Portanto, o presente artigo tem por objeto provocar o questionamento acerca do alcance de tais relatórios técnicos interdisciplinares elaborados dentro dos processos de apuração do ato infracional pelas equipes das unidades de internação provisória ou responsáveis pela medida em meio aberto, em atenção ao princípio do Devido Processo Legal. Não se pode outorgar aos órgãos estatais excessivo ou ilimitado poder de apuração dentro do procedimento de apuração de atos infracionais, em detrimento aos direitos legais, constitucionais e normas internacionais de proteção dos adolescentes com sujeitos em desenvolvimento, sob o argumento de suposto projeto pedagógico.
A superação dos ultrapassados conceitos do "menorismo ou da situação irregular", em que o adolescente é mero objeto da intervenção do Estado, já há muito tempo cedeu espaço para a doutrina da proteção integral (Constituição Federal de 1988 e Estatuto da Criança e do Adolescente: art. 1º e 3º), em que é considerado com sujeito de direitos. A igualdade processual efetiva, sem dúvida, é um dos principais termômetros dessa mudança de mentalidade a ser constantemente buscada.
REFERÊNCIAS:
- PLANALTO. Constituição da República Federativa do Brasil de 1988. Disponível em: < http://www.planalto.gov.br/ccivil_03/constituicao/constitui%C3%A7ao.htm>. Acesso em 21 de janeiro de 2012.
- PLANALTO. LEI Nº 8.069, DE 13 DE JULHO DE 1990. Dispõe sobre o Estatuto da Criança e do Adolescente. Disponível em: < http://www.planalto.gov.br/ccivil_03/leis/L8069.htm>. Acesso em 21 de janeiro de 2012.
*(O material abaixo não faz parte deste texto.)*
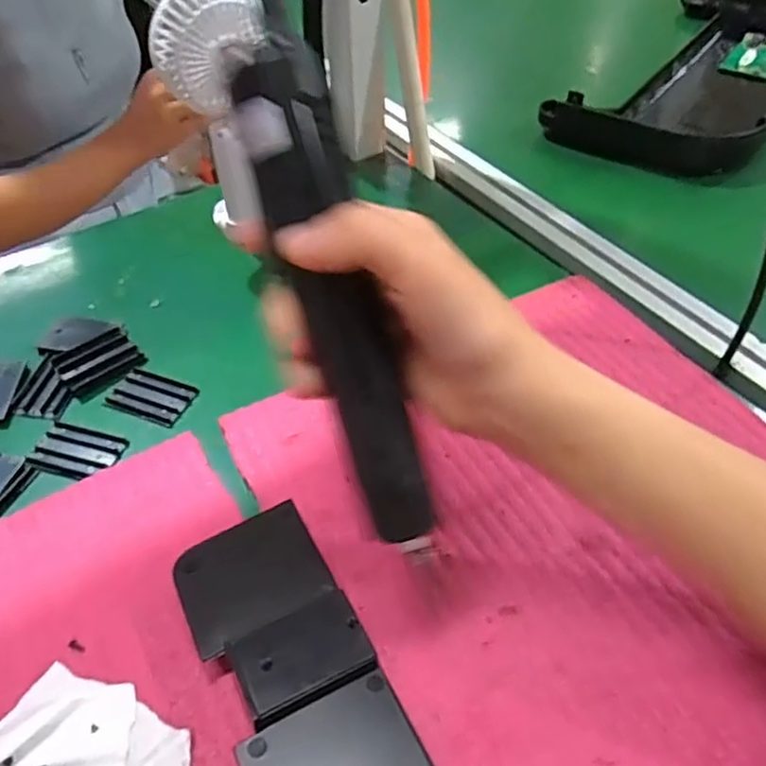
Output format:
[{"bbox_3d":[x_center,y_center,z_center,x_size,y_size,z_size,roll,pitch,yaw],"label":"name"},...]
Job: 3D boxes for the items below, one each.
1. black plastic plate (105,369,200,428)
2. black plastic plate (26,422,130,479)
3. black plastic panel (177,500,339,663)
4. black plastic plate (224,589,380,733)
[{"bbox_3d":[-0.157,0.009,0.459,0.055,0.004,0.035,16,49,16],"label":"black plastic plate"},{"bbox_3d":[-0.192,0.043,0.427,0.054,0.004,0.036,11,48,12],"label":"black plastic plate"},{"bbox_3d":[-0.066,0.097,0.343,0.073,0.007,0.052,-21,69,-30],"label":"black plastic panel"},{"bbox_3d":[-0.036,0.122,0.304,0.058,0.005,0.043,-19,44,-23],"label":"black plastic plate"}]

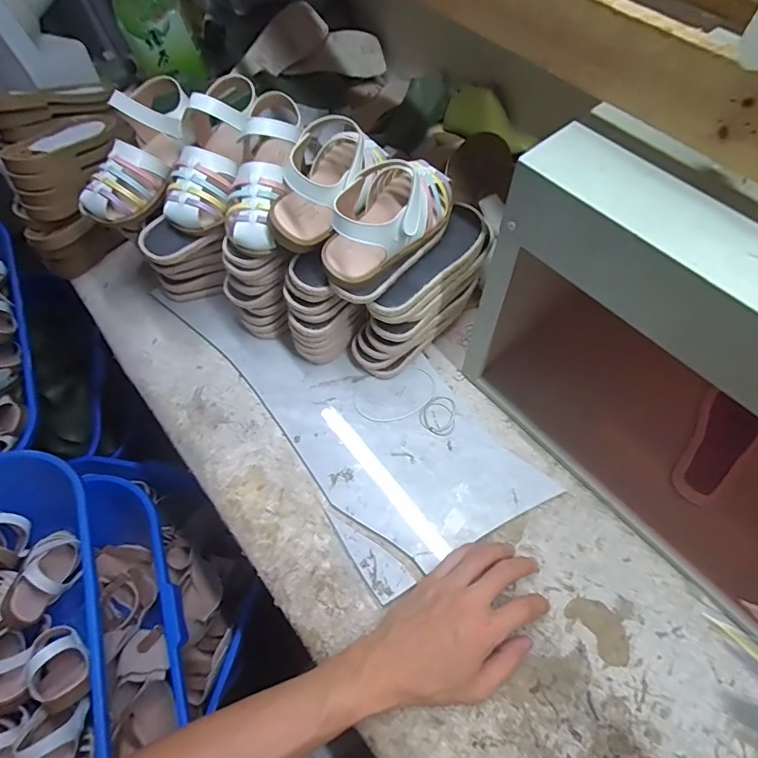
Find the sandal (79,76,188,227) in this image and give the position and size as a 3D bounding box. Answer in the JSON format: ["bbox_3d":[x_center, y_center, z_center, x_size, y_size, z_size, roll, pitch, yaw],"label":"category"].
[{"bbox_3d":[-0.231,-0.222,0.442,0.062,0.088,0.156,20,81,11],"label":"sandal"}]

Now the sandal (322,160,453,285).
[{"bbox_3d":[0.009,-0.150,0.397,0.069,0.066,0.142,28,65,15],"label":"sandal"}]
- CURY, Munir (Coord.). Estatuto da Criança e do Adolescente Comentado. Comentários Jurídicos e Sociais. 10ª Ed. São Paulo: 2010.
- FILGUEIRAS, Isaura Meira Cartaxo. Teoria da Árvore dos Frutos Envenenados. Disponível em: < http://jusvi.com/artigos/29900>. Acesso em: 10 de agosto de 2011.
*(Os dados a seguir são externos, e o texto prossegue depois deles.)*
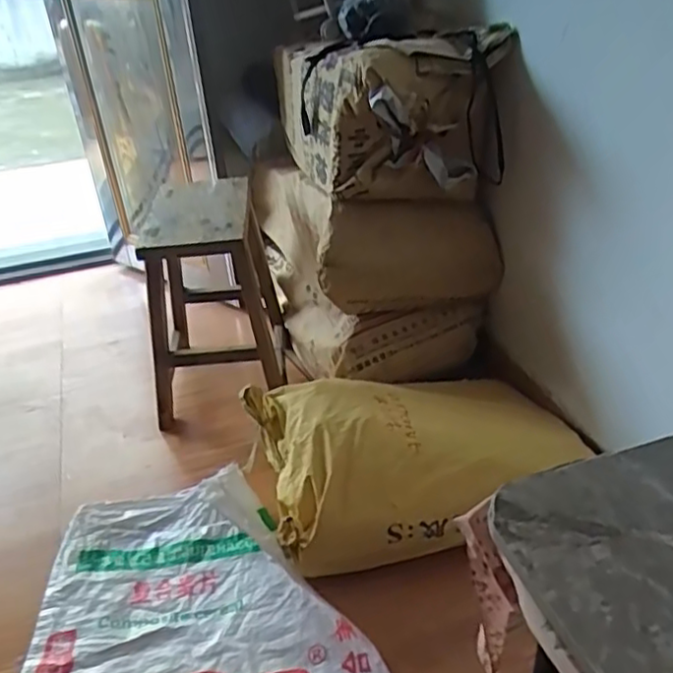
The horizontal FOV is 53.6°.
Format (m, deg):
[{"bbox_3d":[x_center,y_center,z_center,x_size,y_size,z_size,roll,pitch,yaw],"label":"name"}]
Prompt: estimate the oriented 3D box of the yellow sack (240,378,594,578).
[{"bbox_3d":[0.169,0.210,1.412,0.651,0.184,0.445,-14,34,-14],"label":"yellow sack"}]

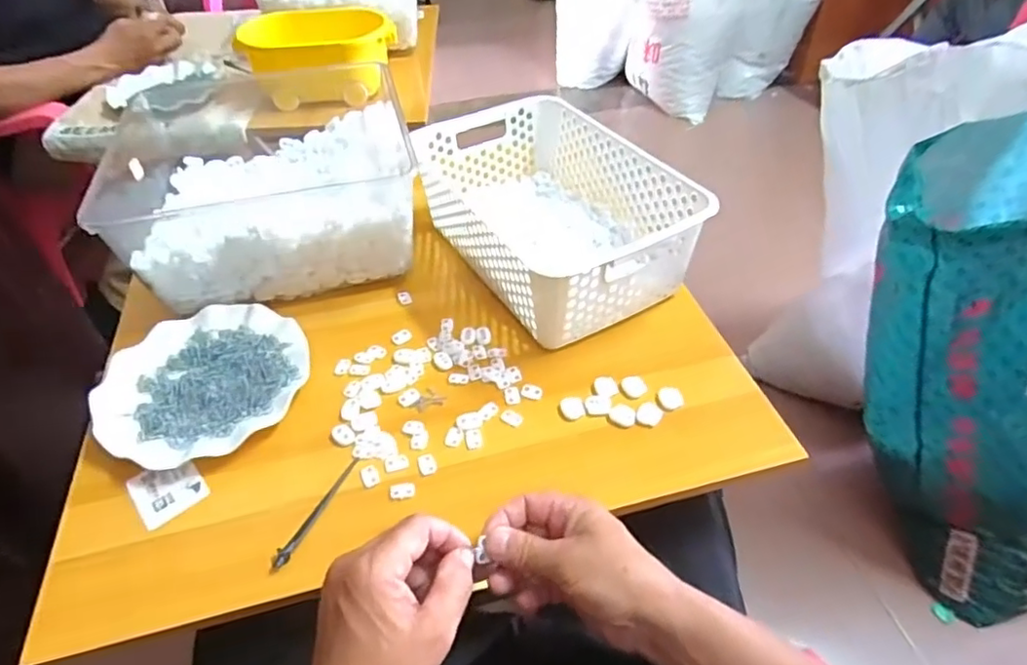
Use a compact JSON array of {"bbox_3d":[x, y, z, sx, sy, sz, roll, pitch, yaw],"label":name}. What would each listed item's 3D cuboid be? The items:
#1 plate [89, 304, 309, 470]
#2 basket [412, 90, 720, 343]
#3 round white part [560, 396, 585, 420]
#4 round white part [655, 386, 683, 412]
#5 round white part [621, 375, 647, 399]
[{"bbox_3d":[-0.286,0.047,0.563,0.177,0.026,0.179,-1,45,1],"label":"plate"},{"bbox_3d":[0.038,-0.131,0.664,0.200,0.113,0.305,-23,48,-20],"label":"basket"},{"bbox_3d":[0.054,0.068,0.542,0.022,0.004,0.024,-1,45,1],"label":"round white part"},{"bbox_3d":[0.141,0.059,0.543,0.023,0.008,0.025,-1,45,1],"label":"round white part"},{"bbox_3d":[0.111,0.049,0.552,0.022,0.006,0.025,-6,45,-4],"label":"round white part"}]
- SARAIVA, João Batista Costa. Direito Penal Juvenil. Porto Alegre: Livraria do Advogado, 2010.
- TRATADO INTERNACIONAL PGE. CONVENÇÃO AMERICANA DE DIREITOS HUMANOS (1969) (PACTO DE SAN JOSÉ DA COSTA RICA). Disponível em: < http://www.pge.sp.gov.br/centrodeestudos/bibliotecavirtual/instrumentos/.... Acesso em: 21 de janeiro de 2012.
Notas
SARAIVA. João Batista Costa. Compêndio de Direito Penal Juvenil. Adolescente e Ato Infracional. 4ª Ed. Porto Alegre: 2010, p. 257.
Tal teoria advém do direito norte americano a "fruits of poisonous tree", decorrendo do preceito bíblico de que a árvore envenenada não pode dar bons frutos, ou seja, a prova ilícita originária ou inicial contaminaria as demais provas decorrentes. Entretanto, esta teoria não é absoluta sob a ótica do Direito Americano havendo limitações a sua aplicação. A Constituição Federal de 1988 ao tratar sobre as provas ilícitas ou ilegítimas estabelece em seu art. 5°, inciso LVI, que são inadmissíveis, no processo, as provas obtidas por meios ilícitos. (FILGUEIRAS, Isaura Meira Cartaxo. Teoria da Árvore dos Frutos Envenenados. Disponível em: < http://jusvi.com/artigos/29900>. Acesso em: 10 de agosto de 2011.
CURY, Munir (Coord.). Estatuto da Criança e do Adolescente Comentado. Comentários Jurídicos e Sociais. 10ª Ed. São Paulo: 2010, p. 739.
SARAIVA. João Batista Costa. Compêndio de Direito Penal Juvenil. Adolescente e Ato Infracional. 4ª Ed. Porto Alegre: 2010, p. 248.